God is both “just and the justifier of the one who has faith in Jesus.” Justification is by grace alone, in Christ alone, through faith alone. An amazing incredible miracle of grace occurs when God Himself justifies the sinner who by faith will come to Him through the only way man can be justified, through faith in Jesus. Faith’s function is to receive what grace offers. Have you?

CONCLUSION

The way of grace revolves around what God can do and has done for man. There is nothing we can do to achieve the forgiveness of God. Only what God has done for us through Christ Jesus can buy forgiveness. Christ’s death and resurrection show the need for redemption and provide the way of God’s acceptance of sinners. The way to a right relationship with God lies not in a desperate and doomed attempt to win acquittal by our performance or our goodness but it lies in the humble, repentant acceptance of the love and grace which God offers us in Jesus Christ.
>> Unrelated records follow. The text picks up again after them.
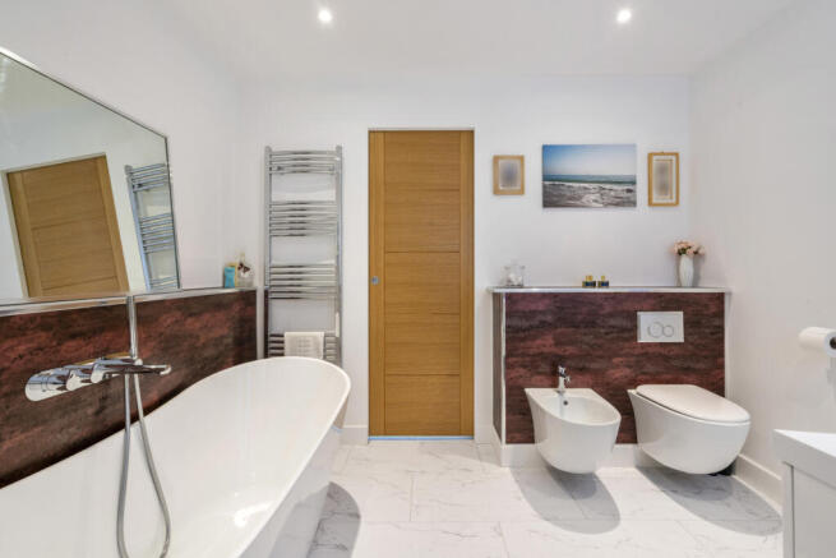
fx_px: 372
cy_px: 279
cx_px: 418
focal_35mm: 16
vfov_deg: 73.8
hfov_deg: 96.7
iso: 400
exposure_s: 1/5
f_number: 11
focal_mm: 16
Christ’s sacrifice is our atonement and God’s satisfaction for sin. [In other words,] Christ died in our place, for our sins. God is justifiably angry at sinners. They have rebelled against Him and cut themselves off from His life-giving power. But God declares Christ’s death to be the all-sufficient, designated sacrifice for our sin. Christ stood in our place, paid the penalty of death for our sin, and He completely satisfied God’s demands. His sacrifice brings pardon, deliverance, and freedom.

The question remains will you give your allegiances to Him who purchased you through His death for your sins? Or will you continue to ignore, despise, His ransom price by continuing to live in the way of the world? Will you rely on His grace, or your goodness. The choice is your’s. John 3:16.